START Data to process
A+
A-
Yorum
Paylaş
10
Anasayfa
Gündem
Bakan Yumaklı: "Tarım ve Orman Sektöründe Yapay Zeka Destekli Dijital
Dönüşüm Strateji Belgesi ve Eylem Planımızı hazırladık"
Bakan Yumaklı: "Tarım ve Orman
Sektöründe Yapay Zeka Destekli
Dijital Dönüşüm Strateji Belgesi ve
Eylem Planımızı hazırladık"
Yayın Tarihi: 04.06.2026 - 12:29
END Data to process
§ **Problem details**:
Present every line of the listing above as a numbered list, omitting any blank lines.

§ **Solution to the problem**:
1. A+
2. A-
3. Yorum
4. Paylaş
5. 10
6. Anasayfa
7. Gündem
8. Bakan Yumaklı: "Tarım ve Orman Sektöründe Yapay Zeka Destekli Dijital
9. Dönüşüm Strateji Belgesi ve Eylem Planımızı hazırladık"
10. Bakan Yumaklı: "Tarım ve Orman
11. Sektöründe Yapay Zeka Destekli
12. Dijital Dönüşüm Strateji Belgesi ve
13. Eylem Planımızı hazırladık"
14. Yayın Tarihi: 04.06.2026 - 12:29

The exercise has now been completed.